Konzipiert war die Türkvizyion ursprünglich als Veranstaltungsreihe der türkischen Kulturhauptstädte. Weswegen die Première, an der 24 Länder und Regionen teilnahmen, aus dem anatolischen Eskişehir kam, Partnergemeinde meiner Heimatstadt Frankfurt am Main. Sie unterhielt mit einem herrlich bizarren Mix aus ellenlangen Funktionärsansprachen, patriotischen Troubadouren, Kehlgesang, asiatischen Boybands und einer völlig undurchschaubaren Jury-Wertung, aus welcher Aserbaidschan als Sieger hervorging. Was angesichts der ausgesprochen brüderlichen Bande der beiden Nationen, des Involviertseins aserbaidschanischer Eurovisionsteilnehmer/innen in die Organisation und Präsentation der Sendung sowie des eher durchschnittlichen Songs und der ziemlich unterdurchschnittlichen vokalen Fähigkeiten des Interpreten Fərid Həsənov ein, um es mal vorsichtig auszudrücken, kleines Geschmäckle hatte. Dennoch ging es 2014 nicht nach Baku: anders als beim ESC verknüpfte sich wegen der Bindung an die Kulturhauptstadtreihe mit dem Sieg keine Gastgeberpflicht im Folgejahr.

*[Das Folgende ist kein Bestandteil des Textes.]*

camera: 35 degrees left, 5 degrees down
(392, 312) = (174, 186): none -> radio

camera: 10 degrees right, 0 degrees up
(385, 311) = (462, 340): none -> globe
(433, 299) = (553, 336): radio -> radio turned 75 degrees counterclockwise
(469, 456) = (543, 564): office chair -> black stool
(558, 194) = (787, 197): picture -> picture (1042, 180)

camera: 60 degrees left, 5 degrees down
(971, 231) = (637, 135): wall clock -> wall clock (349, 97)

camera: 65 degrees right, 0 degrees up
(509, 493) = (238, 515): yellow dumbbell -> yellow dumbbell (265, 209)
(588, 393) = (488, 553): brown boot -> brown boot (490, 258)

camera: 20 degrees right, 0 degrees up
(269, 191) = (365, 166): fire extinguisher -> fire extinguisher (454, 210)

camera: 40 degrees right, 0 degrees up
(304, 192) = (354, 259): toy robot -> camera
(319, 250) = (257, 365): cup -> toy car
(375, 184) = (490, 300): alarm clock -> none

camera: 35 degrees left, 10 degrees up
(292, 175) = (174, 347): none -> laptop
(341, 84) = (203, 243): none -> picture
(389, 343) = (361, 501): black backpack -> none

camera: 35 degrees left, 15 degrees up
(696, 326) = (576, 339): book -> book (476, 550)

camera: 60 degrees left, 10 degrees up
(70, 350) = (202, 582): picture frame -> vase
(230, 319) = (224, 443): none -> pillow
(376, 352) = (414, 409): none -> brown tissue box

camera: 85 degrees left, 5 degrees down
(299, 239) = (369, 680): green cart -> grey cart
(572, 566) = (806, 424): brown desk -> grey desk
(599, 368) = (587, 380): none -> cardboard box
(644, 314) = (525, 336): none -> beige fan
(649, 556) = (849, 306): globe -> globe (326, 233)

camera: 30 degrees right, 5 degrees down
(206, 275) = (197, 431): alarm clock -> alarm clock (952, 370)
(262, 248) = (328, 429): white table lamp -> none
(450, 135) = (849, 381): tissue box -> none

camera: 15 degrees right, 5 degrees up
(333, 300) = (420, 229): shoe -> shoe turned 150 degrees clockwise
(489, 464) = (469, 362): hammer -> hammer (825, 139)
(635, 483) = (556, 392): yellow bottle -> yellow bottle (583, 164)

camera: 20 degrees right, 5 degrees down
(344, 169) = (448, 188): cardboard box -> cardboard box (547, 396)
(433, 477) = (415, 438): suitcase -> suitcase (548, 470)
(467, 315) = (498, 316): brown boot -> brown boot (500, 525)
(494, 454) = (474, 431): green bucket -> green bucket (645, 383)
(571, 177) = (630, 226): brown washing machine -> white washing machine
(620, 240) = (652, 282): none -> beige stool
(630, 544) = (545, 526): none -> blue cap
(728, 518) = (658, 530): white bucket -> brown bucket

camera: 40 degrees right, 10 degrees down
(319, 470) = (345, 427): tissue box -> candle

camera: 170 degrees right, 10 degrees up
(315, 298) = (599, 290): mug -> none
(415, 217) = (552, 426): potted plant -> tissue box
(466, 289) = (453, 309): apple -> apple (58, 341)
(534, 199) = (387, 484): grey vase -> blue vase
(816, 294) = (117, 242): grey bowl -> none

Als Austragungsort des zweiten Wettbewerbs fungierte daher die tatarische Metropole Kasan. Vier der Erstteilnehmerländer kehrten der Veranstaltung den Rücken, nämlich die russischen Republiken Altai (die angeblich keine neuerliche Einladung erhalten haben will) und Kemerowo, das Kosovo und Weißrussland. Nordzypern scheiterte an der Bürokratie: Russland – und damit auch Tatarstan – erkennt die de-facto-Republik im türkisch besetzten Nordteil der Mittelmeerinsel nicht an, daher durfte die bereits ausgewählte Vertreterin İpek Amber nicht einreisen.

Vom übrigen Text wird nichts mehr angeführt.